Convective water vapor energy (WAVE) ablation or Rezum uses radiofrequency to heat water into steam which is injected transurethrally into the obstructing prostate tissue resulting in cell death and volume reduction. The first prospective study in 2016 of 65 men showed significant improvements lasting up to 2 years with no changes in ejaculatory or erectile function. Retreatment occurred in only one patient.6 The pivotal Rezum II prospective, multi-center, double-blinded randomized controlled trial included 135 treated me and 61 sham controls. The outcomes of the cohort, which has been followed for 4 years, was published in 2019.7 McVary et al showed significant improvements in IPSS (21.4 to 11.4), IPSS QoL (4.3 to 2.3), Qmax (9.5 mL/s to 13.7 mL/s), and a surgical treatment rate of 4.4%. There were no cases of de novo erectile dysfunction and transient anejaculation in 4 patients which resolved after 3 months. A subsequent series by Darson et al reported similar improvements in 131 men with a retreatment rate of 3.1% at 1 year.8 Mollengarden et al reported on 129 men with 6 months follow-up.9 Again, similar consistent improvements were seen with a 2.3% retreatment rate. Ejaculatory and erectile dysfunction were each reported at 3.1%.

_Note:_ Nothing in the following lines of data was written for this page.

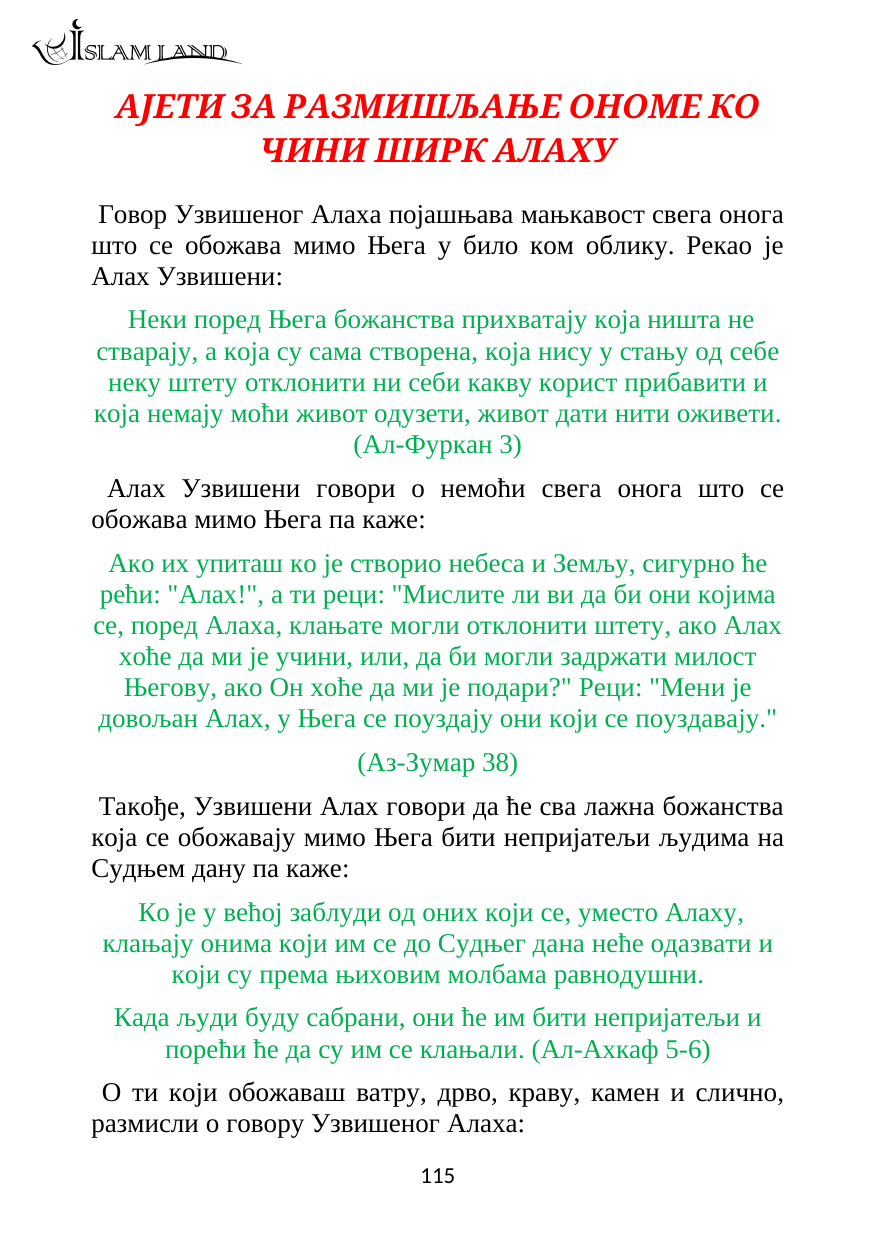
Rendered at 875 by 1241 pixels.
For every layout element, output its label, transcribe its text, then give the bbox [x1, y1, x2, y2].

text АЈЕТИ ЗА РАЗМИШЉАЊЕ ОНОМЕ КО ЧИНИ ШИРК АЛАХУ [91, 89, 784, 171]
text (Аз-Зумар 38) [91, 746, 784, 777]
text Ако их упиташ ко је створио небеса и Земљу, сигурно ће рећи: "Алах!", а ти реци: "Мислите ли ви да би они којима се, поред Алаха, клањате могли отклонити штету, ако Алах хоће да ми је учини, или, да би могли задржати милост Његову, ако Он хоће да ми је подари?" Реци: "Мени је довољан Алах, у Њега се поуздају они који се поуздавају." [91, 547, 784, 733]
picture [31, 19, 244, 65]
text Ко је у већој заблуди од оних који се, уместо Алаху, клањају онима који им се до Судњег дана неће одазвати и који су према њиховим молбама равнодушни. [91, 896, 784, 989]
text О ти који обожаваш ватру, дрво, краву, камен и слично, размисли о говору Узвишеног Алаха: [91, 1076, 784, 1139]
text Такође, Узвишени Алах говори да ће сва лажна божанства која се обожавају мимо Њега бити непријатељи људима на Судњем дану па каже: [91, 790, 784, 883]
text Када људи буду сабрани, они ће им бити непријатељи и порећи ће да су им се клањали. (Ал-Ахкаф 5-6) [91, 1002, 784, 1064]
text Говор Узвишеног Алаха појашњава мањкавост свега онога што се обожава мимо Њега у било ком облику. Рекао је Алах Узвишени: [91, 198, 784, 291]
text Неки поред Њега божанства прихватају која ништа не стварају, а која су сама створена, која нису у стању од себе неку штету отклонити ни себи какву корист прибавити и која немају моћи живот одузети, живот дати нити оживети. (Ал-Фуркан 3) [91, 304, 784, 459]
text Алах Узвишени говори о немоћи свега онога што се обожава мимо Њега па каже: [91, 472, 784, 534]
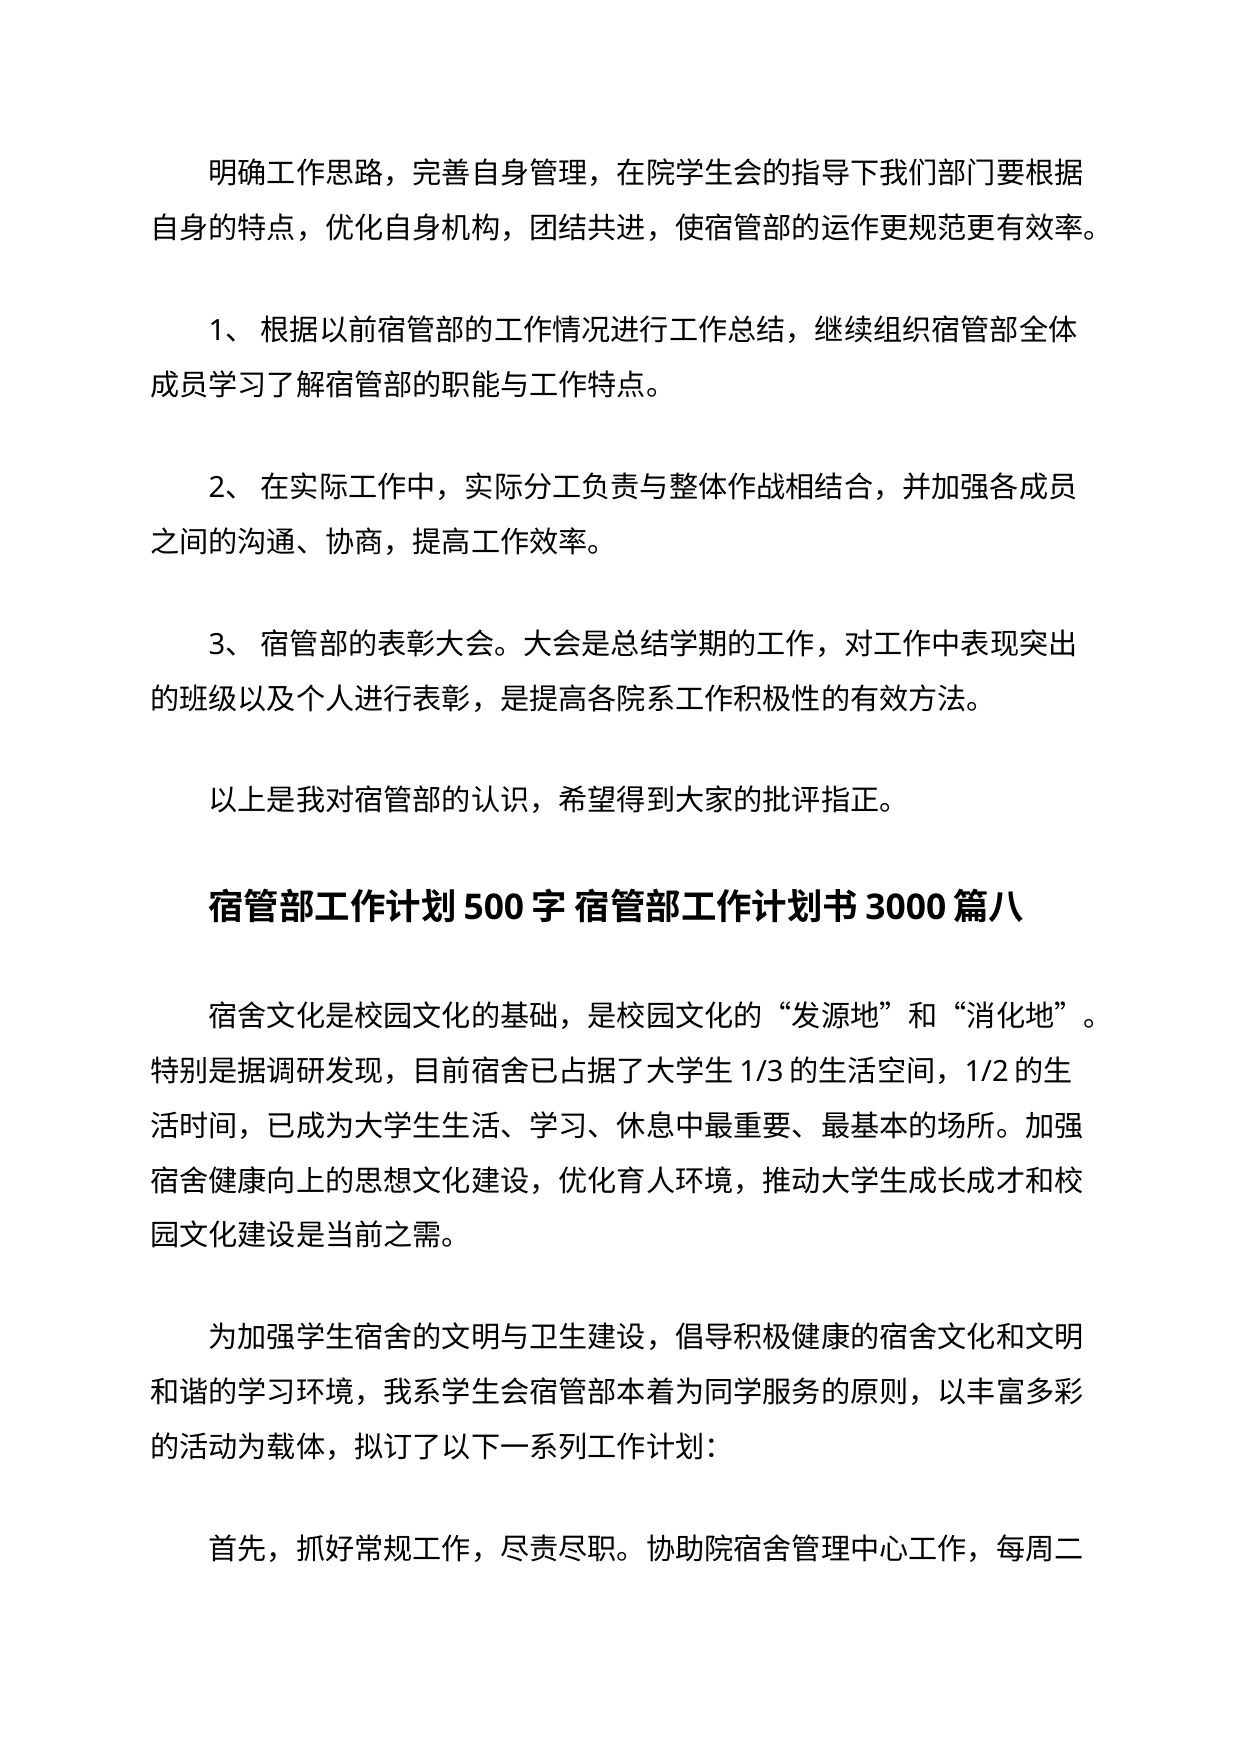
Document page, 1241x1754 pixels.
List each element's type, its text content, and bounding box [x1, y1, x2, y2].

text 为加强学生宿舍的文明与卫生建设，倡导积极健康的宿舍文化和文明和谐的学习环境，我系学生会宿管部本着为同学服务的原则，以丰富多彩的活动为载体，拟订了以下一系列工作计划： [150, 1314, 1090, 1466]
text 1、 根据以前宿管部的工作情况进行工作总结，继续组织宿管部全体成员学习了解宿管部的职能与工作特点。 [150, 307, 1090, 404]
text 以上是我对宿管部的认识，希望得到大家的批评指正。 [150, 777, 1090, 819]
text 3、 宿管部的表彰大会。大会是总结学期的工作，对工作中表现突出的班级以及个人进行表彰，是提高各院系工作积极性的有效方法。 [150, 620, 1090, 717]
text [150, 1525, 1090, 1568]
text 明确工作思路，完善自身管理，在院学生会的指导下我们部门要根据自身的特点，优化自身机构，团结共进，使宿管部的运作更规范更有效率。 [150, 150, 1090, 247]
text 宿舍文化是校园文化的基础，是校园文化的“发源地”和“消化地”。特别是据调研发现，目前宿舍已占据了大学生1/3的生活空间，1/2的生活时间，已成为大学生生活、学习、休息中最重要、最基本的场所。加强宿舍健康向上的思想文化建设，优化育人环境，推动大学生成长成才和校园文化建设是当前之需。 [150, 992, 1090, 1254]
text 2、 在实际工作中，实际分工负责与整体作战相结合，并加强各成员之间的沟通、协商，提高工作效率。 [150, 463, 1090, 561]
text 宿管部工作计划500字 宿管部工作计划书3000篇八 [150, 879, 1090, 930]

Not to be misunderstood or misinterpreted, we believe MISTs are currently excellent alternative BPH options for many urologists and their patients around the world. Thus far, they have treated countless men, allowing them to come off of medications or avoid more invasive surgeries. They play an important and rapidly growing role in the procedural management of BPH, a role that is here to stay. However, we need to rethink what a MIST is and whether we can offer something that changes the paradigm of BPH treatment. Herein, we would propose a novel concept, the TMIST – True Minimally Invasive Surgical Therapy.